Rich Guglielma’s boat is an odd-looking duck, but his purpose in building it was noble enough that you can forgive its appearance.

Rich Guglielma’s boat is an odd-looking duck, but his purpose in building it was noble enough that you can forgive its appearance.

As the name suggests, the Stability 60 motoryacht is designed for — stability. Guglielma wanted it to be safe, comfortable and accessible enough that if a skipper, crew or passengers were in wheelchairs, they could have the run of the boat without fear of being pitched on deck in a seaway. Guglielma — a Cape Coral, Fla.-engineer — says it meets all applicable standards of the Americans with Disabilities Act.

“A person in a wheelchair can go out on it, go swimming, get back on the boat and come back in — totally unaided,” he says.

The forward-deck walkaround and passages all through the boat are 36 inches or wider. An elevator lift at the stern brings those with limited mobility safely aboard from the water, a tender or any level dockside. Heads are wheelchair-accessible.

“Everything’s on one level except the pilot station, and we have a lift to bring you up to that,” Guglielma says.

Yet he insists the Stability 60 is not just for the disabled.

“The boat is built to take 5- to 6-foot waves and be comfortable,” Guglielma says. “You’re not going to play billiards [in a head sea], but you won’t have this business of being tossed around with wave acceleration anymore.”

The boat doesn’t slam down off waves, he says. It doesn’t pitch or roll much. That means fewer seasick passengers.

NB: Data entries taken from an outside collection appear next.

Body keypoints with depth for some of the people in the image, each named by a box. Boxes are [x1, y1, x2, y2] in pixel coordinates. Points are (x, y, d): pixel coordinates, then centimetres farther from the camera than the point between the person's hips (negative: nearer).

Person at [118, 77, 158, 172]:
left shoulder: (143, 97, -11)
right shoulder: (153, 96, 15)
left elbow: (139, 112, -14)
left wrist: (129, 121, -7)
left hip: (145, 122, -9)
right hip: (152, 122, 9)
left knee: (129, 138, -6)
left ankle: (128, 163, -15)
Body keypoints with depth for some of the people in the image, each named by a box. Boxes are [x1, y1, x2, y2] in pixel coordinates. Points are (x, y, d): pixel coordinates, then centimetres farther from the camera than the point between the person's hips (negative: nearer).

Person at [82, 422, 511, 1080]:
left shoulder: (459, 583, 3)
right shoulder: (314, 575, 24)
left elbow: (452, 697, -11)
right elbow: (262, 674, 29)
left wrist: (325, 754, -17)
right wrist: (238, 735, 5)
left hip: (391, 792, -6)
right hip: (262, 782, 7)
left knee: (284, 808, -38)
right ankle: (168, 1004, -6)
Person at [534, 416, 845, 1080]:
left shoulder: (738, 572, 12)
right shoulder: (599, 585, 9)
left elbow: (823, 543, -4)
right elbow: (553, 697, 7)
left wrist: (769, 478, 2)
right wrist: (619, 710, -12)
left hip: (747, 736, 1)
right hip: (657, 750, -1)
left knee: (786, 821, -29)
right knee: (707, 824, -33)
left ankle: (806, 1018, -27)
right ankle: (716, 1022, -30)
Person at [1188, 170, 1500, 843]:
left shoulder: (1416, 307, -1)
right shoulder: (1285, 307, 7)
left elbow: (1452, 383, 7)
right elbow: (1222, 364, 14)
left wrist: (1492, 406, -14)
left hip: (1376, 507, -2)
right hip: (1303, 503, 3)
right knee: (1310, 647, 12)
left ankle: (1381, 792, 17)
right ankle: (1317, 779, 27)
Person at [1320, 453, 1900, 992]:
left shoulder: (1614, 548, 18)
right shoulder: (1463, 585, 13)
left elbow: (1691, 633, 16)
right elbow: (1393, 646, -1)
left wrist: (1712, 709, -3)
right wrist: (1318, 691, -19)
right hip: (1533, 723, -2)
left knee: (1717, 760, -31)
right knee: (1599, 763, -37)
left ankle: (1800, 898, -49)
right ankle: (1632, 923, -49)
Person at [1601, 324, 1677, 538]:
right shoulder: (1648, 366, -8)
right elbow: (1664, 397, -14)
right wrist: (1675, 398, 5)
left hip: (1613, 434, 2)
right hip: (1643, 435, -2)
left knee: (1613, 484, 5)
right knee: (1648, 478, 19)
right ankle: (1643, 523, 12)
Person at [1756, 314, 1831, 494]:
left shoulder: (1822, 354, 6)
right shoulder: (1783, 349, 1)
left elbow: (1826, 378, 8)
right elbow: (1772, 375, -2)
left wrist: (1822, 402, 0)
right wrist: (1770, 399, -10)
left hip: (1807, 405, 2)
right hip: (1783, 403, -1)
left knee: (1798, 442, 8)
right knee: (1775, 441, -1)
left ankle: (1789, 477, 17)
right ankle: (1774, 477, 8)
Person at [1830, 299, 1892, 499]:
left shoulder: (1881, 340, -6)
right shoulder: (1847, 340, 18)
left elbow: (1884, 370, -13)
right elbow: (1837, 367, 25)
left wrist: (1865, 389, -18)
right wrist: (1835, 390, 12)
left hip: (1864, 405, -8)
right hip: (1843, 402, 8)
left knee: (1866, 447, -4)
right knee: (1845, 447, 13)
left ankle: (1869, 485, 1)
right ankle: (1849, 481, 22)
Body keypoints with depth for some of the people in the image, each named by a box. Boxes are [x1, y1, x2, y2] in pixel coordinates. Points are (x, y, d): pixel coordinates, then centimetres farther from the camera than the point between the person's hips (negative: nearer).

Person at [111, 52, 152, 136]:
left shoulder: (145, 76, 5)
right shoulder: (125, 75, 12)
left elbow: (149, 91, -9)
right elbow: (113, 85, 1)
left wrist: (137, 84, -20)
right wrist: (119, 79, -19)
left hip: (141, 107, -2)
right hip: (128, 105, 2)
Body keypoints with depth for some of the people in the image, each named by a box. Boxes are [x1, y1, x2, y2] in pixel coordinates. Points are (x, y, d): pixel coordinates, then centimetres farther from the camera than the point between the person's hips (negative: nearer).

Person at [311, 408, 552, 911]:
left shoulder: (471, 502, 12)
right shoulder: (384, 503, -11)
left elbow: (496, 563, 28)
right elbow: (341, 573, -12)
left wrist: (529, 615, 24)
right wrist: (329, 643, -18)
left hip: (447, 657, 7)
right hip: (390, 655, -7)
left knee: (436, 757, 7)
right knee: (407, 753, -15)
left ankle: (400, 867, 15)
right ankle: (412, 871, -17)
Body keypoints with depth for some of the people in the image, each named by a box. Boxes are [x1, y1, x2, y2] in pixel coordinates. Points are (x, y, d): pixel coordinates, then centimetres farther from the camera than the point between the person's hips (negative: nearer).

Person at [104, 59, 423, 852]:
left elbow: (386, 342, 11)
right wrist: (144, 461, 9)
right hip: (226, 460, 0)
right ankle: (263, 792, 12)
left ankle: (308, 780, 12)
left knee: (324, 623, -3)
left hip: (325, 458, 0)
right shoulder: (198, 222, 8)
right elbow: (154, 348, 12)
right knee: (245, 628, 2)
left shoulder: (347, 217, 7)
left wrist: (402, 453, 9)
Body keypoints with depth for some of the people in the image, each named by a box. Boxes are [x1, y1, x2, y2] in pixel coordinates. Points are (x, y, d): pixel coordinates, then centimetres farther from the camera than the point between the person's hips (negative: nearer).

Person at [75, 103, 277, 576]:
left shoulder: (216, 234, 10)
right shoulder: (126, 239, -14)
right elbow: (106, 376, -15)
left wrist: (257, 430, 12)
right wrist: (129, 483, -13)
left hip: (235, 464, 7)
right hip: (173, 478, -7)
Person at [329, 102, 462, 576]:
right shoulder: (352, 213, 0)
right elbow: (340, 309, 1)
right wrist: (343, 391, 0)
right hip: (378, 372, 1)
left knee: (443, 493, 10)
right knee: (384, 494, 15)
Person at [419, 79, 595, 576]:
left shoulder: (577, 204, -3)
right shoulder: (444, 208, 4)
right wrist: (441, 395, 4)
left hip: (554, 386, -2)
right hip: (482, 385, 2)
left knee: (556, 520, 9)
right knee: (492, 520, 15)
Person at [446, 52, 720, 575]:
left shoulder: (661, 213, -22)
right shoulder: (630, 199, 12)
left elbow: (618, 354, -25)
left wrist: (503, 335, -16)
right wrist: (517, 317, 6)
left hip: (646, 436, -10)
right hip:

What’s not to like about that, whether you’re in a wheelchair or not? he asks. The yacht’s stability lies in the hull, which also accounts for its resemblance at times to an ugly duckling. The hull is a SWATH (Small Waterplane Area Twin Hull) — twin submarine-like hulls that are water-ballasted and attached to long struts beneath the boat. In the ocean, the hulls are filled with water so they submerge and provide stability in waves by running below them; in shallower waters like those found just off Florida’s west coast, the hulls ride unballasted and float at the surface, where their sharp entry turns them into wave-piercers.

Unballasted, the 17,000-pound boat draws just 18 inches, and Guglielma says you can run it up onto beaches or sand bars like a gunkholer.

“It was a tricky engineering feat,” he says.

The Stability has an enormous cockpit, ideal for entertaining or taking groups on the water. He says he packed 26 people in the cockpit at one time.

Guglielma, 58, a retired consulting engineer to corporations, assembled a brain trust of what he calls “The Frustrated Retired Engineers of Florida” to invest 25,000 hours over seven years refining the boat. “I got some guys who have really taken a lot of smart pills,” he says.

The hull and superstructure are lightweight epoxy resin and E-glass sandwiched around a Corecell center. “You can cut off the hulls, and the boat will still float,” Guglielma says. It is waterjet-powered with twin 135-hp diesels and has joystick controls for precision handling.

The boat has a top speed of 30 knots and range of about 750 miles, Guglielma says. Newer models will be powered with twin 250 diesels, which should add about 10 knots to its speed, he says. The vessel can be stored in 2 feet of water or on a 20,000-pound, four-post lift.

Guglielma admits the Stability 60 is unusual-looking — it turns heads, and at $699,000 it doesn’t come cheap. But he says the yacht is ideal for organizations that serve the disabled and for trawler cruisers or others who yearn for a really soft ride or can’t climb steps anymore.

“This boat is the ultimate,” he says. “It makes life so easy.”